SOC 712 | Home Work 9 | Exploratory & Model Analysis Through Visualization

Md Afzal Hossain

April 15, 2019

Does Racial Bias Exist in Stop & Frisk:

Using Stop and Frisk data, I am interested to see that is there any pattern the way NYPD stopping people or do they target any spacefic race or neighborhood. Furthermore, I will explore the contributing factor of getting stop and arrested by visualizing different predictive model. I am expected to see pattern, neighborhood and potential racial bias.

About The Data:

I used 2018 data for explotory analysis and buildilding model. Since 2018 data does not have location data (Latitude and Longitude) for ploting maps, i used 2011 data prepared by Columbia University to vizualize location.This is not ideal, but at least it will give us some idea, since NYPD follow same protocol.Every time a police officer stops a person in \(NYC\), the officer is require to fill out a form recording the details of the stop. The forms were filled out by hand and manually entered into an \(NYPD\) database. When the forms became electronic, database are available for download for public . Each row of the data set represent a stop by \(NYPD\) officer. Dataset also contain variable such as the age, race, weight, height of the person stopped, if a person was frisked (when an officer pass the hands over someone in a search for hidden weapons, drugs, or other items and the location of the stop.

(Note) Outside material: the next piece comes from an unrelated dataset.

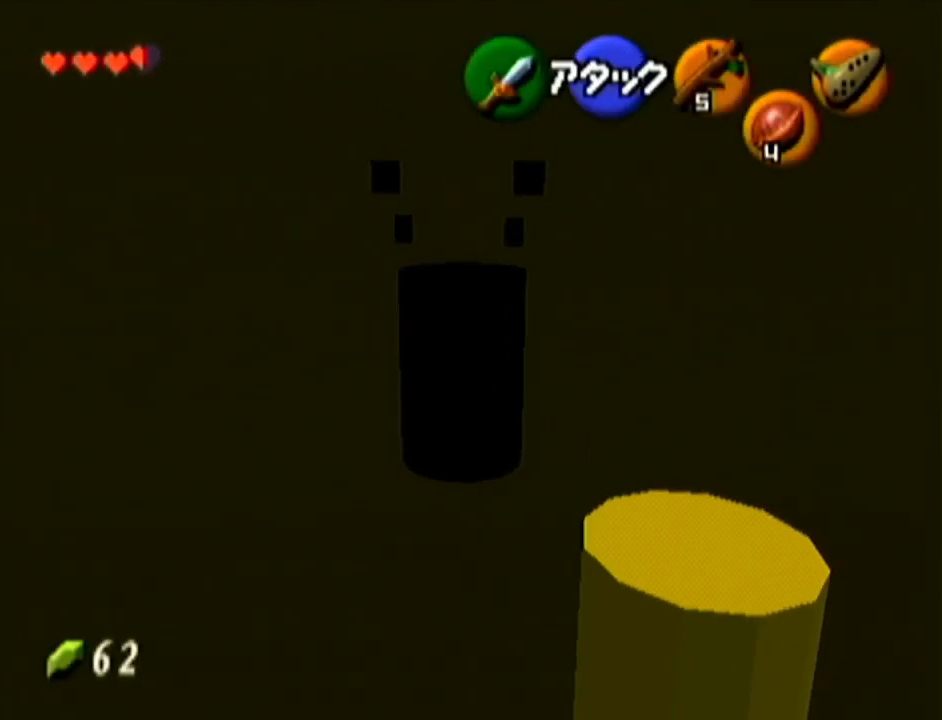
{"buttons": [], "left_stick": "up-left", "events": [[67, "A", "up"], [501, "left_stick", "up-left"]]}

Data Import and Preparation:

Stop And Frisk-2018 Data:

# Reading the excel data
sq<- read_excel("C:/Users/Afzal Hossain/Downloads/sqf-2018.xlsx")
# Lets look the Data
dim(sq)
## [1] 11008    83

Which Borough Has The Highest Stop Number:

Boro<-sq %>% group_by(STOP_LOCATION_BORO_NAME) %>% 
                 summarise(num_stops = n()) %>% 
                    mutate(perc_stop = paste0(round(100 * num_stops/sum(num_stops), 0), "%"))

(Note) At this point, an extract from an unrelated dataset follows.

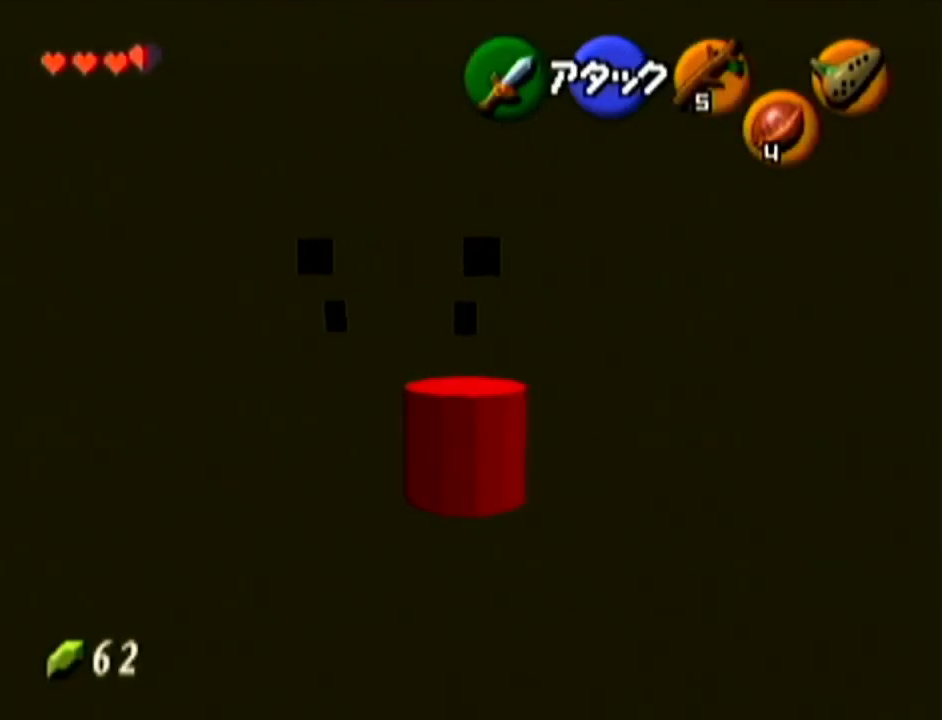
{"buttons": [], "left_stick": "up", "events": [[417, "left_stick", "up"]]}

ggplot(Boro, aes(x=reorder(STOP_LOCATION_BORO_NAME,-num_stops),y=num_stops,fill = perc_stop))+
       geom_bar( stat="identity",fill="plum3")+xlab("Borough ")+
          ylab("Number of Stops ")+ggtitle("Number of Stops and Percentage in Different Borough\n") +
            geom_text(aes(label = perc_stop), size = 5,color="black")+
              theme(panel.background = element_rect(fill = "aliceblue",colour = "aliceblue"), 
                    plot.title = element_text(hjust = 0.5,size = 15, face = "bold"))

Time Series Analysis:

Stop and Arrests-Month:

mont1<-sq %>% group_by(MONTH2) %>% 
                 summarise(num_stops = n(),p_arr=mean(arrasted)) %>% 
                    mutate(perc_stop = paste0(round(100 * num_stops/sum(num_stops), 0), "%")) 

# Lable Based on the group by result
mn<-c("Apr", "Aug", "Dec", "Feb", "Jan", "July",'June',"Mar", "May", "Nov","Oct","Sep")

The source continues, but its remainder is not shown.